Belki yaşamadan hissedip görmek belki de yaşandıktan sonra anıya düşmüş istektir ömre sığan düşler, oysa yaşam ne kadar acımasız vurur döşlerimize, onunla da yetinmez düşürür bizi çalı diplerine ki, sivri dikenleri düşer yüreğimizin döşüne... Yaşam bu olsa gerek, görmeden, yaşanmadan acılanmakla biten düşlerde var olmak.
Ve karanlık…
İçinde tarif edilemeyecek kadar özlem saklı.
Sadece bir düş gerekir tümünü tek tek izlemek için, beyinsel görüntü ile ama kapatamazsın gözlerini, hele sol kirpik hiç düşmez diğerinin yanına, kendi göz kapaklarına hükmedemediğin zamanın başlangıcıdır, ara ara gözlerin düşmeye çalışır üst kirpikler alt kirpiğin üstüne…

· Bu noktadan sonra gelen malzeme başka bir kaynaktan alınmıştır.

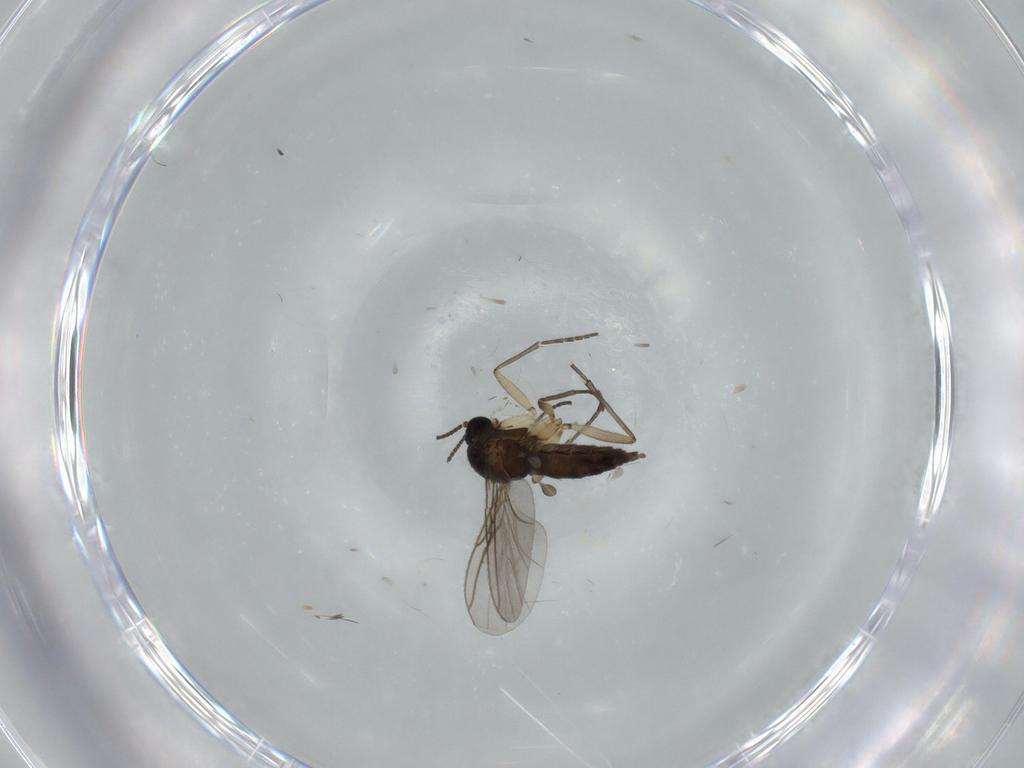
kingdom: Animalia
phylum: Arthropoda
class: Insecta
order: Diptera
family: Sciaridae
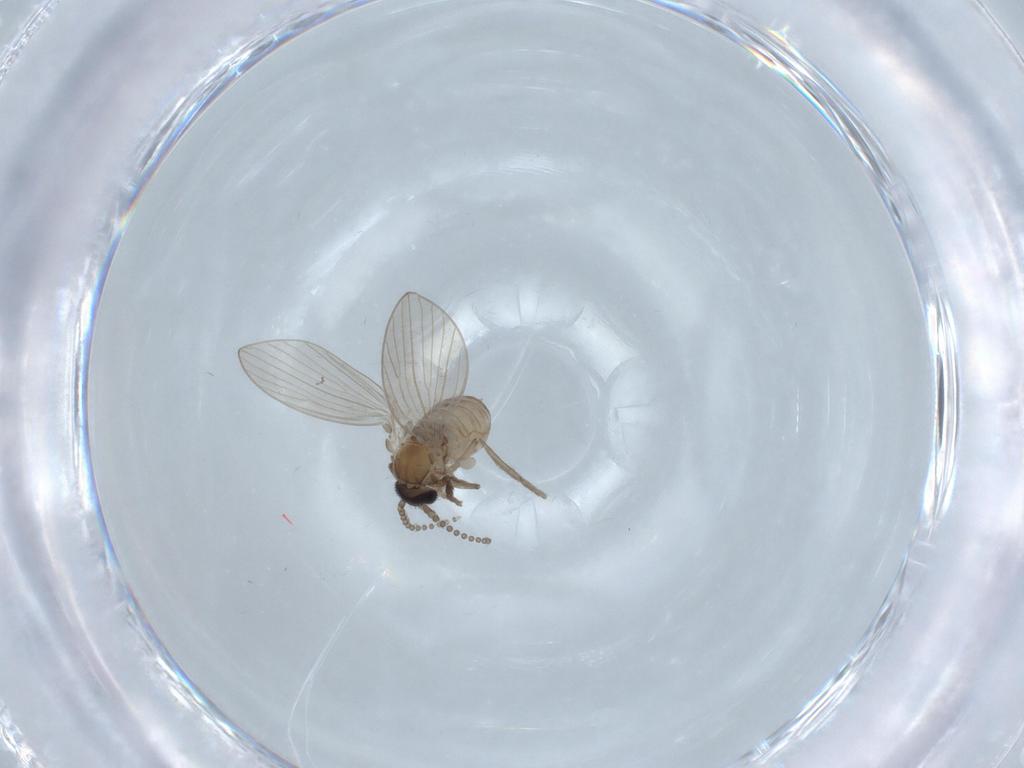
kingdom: Animalia
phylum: Arthropoda
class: Insecta
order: Diptera
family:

Ve çoğu zaman duraksar ürkek hareketlerdir kendi kendine açılıp kapanan göz kapakları sadece düşsel yorgunluktur zamana aldırmadan, içinde sakladığı özlemlerdir asıl baş ağrısı yapan bir de, bir de sanki birleşik öfkeler sıralanır art arda ve yorgunluk bedensel düşmelere uzak ki yığılırsın sanki kendi kendinin üstüne…
Denizler ortasında bak yelkensiz bıraktın,
Öylesine yıktın ki bütün inançlarımı;
Beni bensiz bıraktın; beni sensiz bıraktın.